La projection fut suivi d’un débat avec deux professeurs de Sciences Po Saint-Germain : Patrick Hassenteufel, expert des institutions et des politiques publiques, et Yann Giraud, expert en économie. A la question des solutions à apporter aux problèmes causés par la financiarisation des activités, M. Giraud explique qu’elle sont à trouver dans une réforme de la gouvernance économique mondiale. C’est selon lui par l’association supranationale des États qu’il est possible d’agir afin de réaffirmer le pouvoir du politique sur l’économie. Il faudrait que tous les acteurs de la société puissent opérer une convergence des intérêts publics et privés vers un projet collectif, ce qui n’est généralement le cas que durant une guerre. 

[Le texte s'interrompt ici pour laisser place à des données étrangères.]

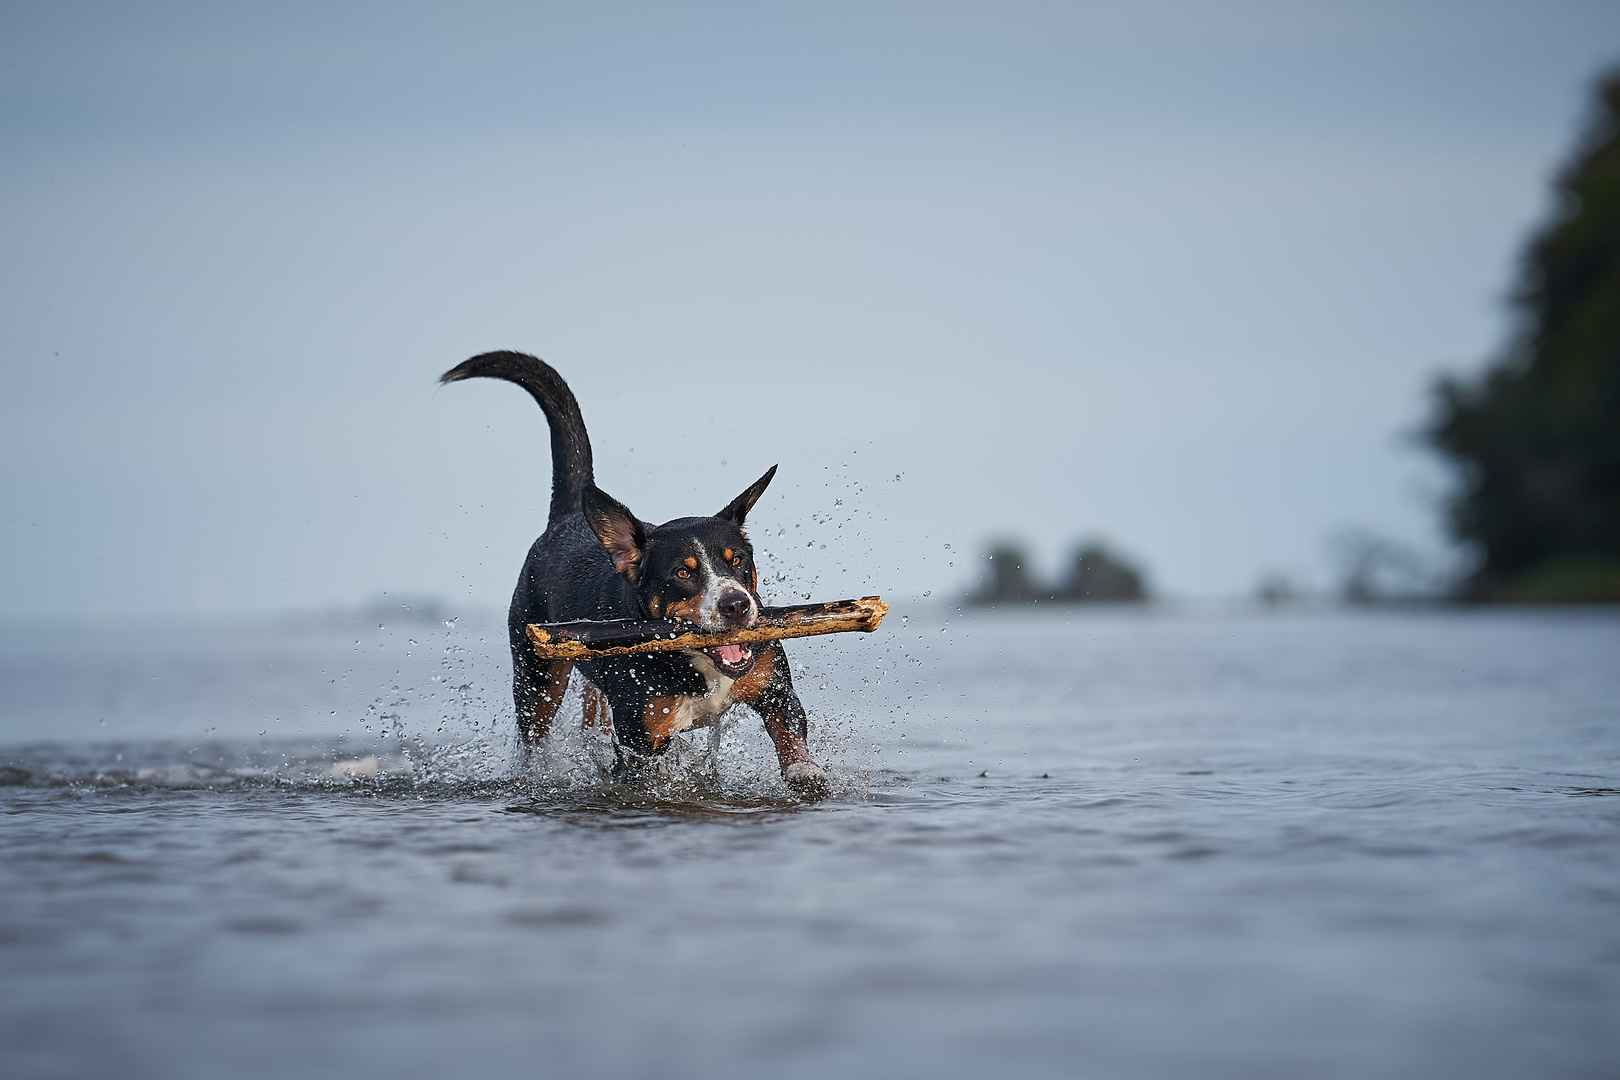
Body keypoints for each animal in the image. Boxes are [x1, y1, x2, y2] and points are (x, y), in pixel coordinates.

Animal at [440, 351, 829, 790]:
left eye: (737, 560)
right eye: (682, 574)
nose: (736, 605)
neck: (693, 658)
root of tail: (567, 517)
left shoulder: (774, 685)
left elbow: (789, 730)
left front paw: (804, 770)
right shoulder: (639, 739)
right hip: (536, 677)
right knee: (535, 735)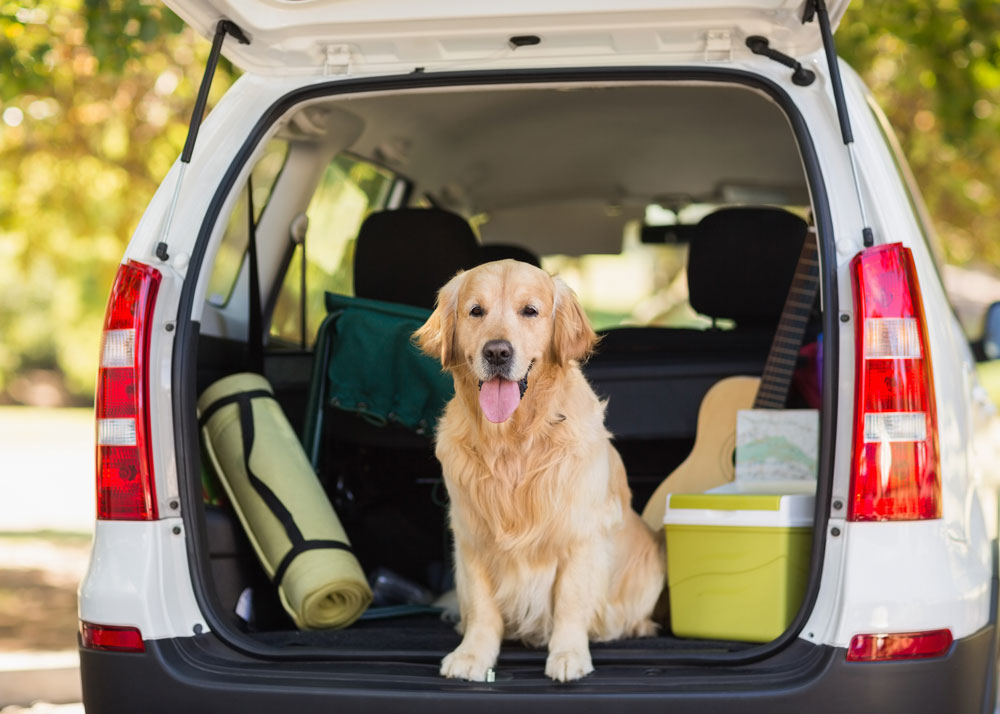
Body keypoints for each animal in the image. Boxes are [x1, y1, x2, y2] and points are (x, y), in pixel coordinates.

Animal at [414, 260, 664, 680]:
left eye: (529, 311)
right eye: (475, 311)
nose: (497, 351)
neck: (513, 442)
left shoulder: (580, 535)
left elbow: (571, 602)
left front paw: (568, 655)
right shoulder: (471, 535)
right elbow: (481, 606)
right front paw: (473, 655)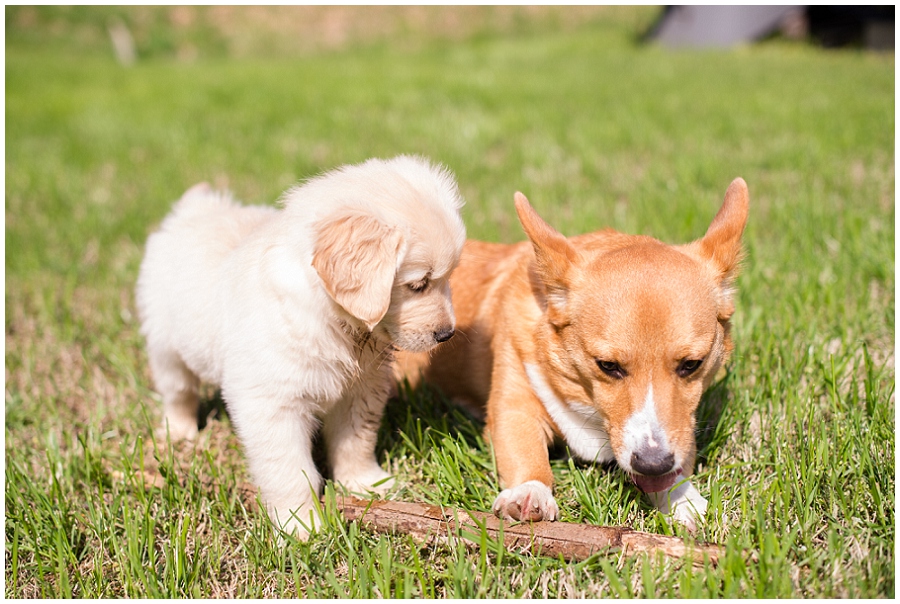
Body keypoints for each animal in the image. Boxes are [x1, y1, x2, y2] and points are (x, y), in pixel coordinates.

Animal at [139, 157, 472, 536]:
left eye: (447, 278)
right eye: (418, 285)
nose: (447, 334)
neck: (334, 321)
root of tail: (197, 208)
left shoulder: (361, 390)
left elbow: (356, 441)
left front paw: (364, 483)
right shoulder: (273, 404)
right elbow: (289, 470)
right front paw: (300, 524)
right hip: (164, 345)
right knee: (178, 391)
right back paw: (180, 433)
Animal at [398, 179, 748, 528]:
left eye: (692, 364)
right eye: (607, 365)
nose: (653, 464)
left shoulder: (681, 425)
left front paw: (680, 497)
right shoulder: (514, 408)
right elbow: (527, 453)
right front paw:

Un autre levier abordé est celui de la taxation du profit, que le documentaire n’aborde pas. En effet, si les profits servent aujourd’hui principalement à rémunérer les actionnaires, cela signifie que taxer les profits les conduira à diminuer leurs rémunération, permettant donc de réinvestir davantage. Cependant, un tel projet risque de rencontrer des résistances. En effet, il déplore la fait que l’idée selon laquelle les impôts représentent un vol aient finit par percer dans l’opinion publique. Ce retournement du contribuable contre l’État pourrait selon lui bloquer un projet de taxation des profits qu’il voit pourtant comme une opportunité intéressante pour relancer les investissements.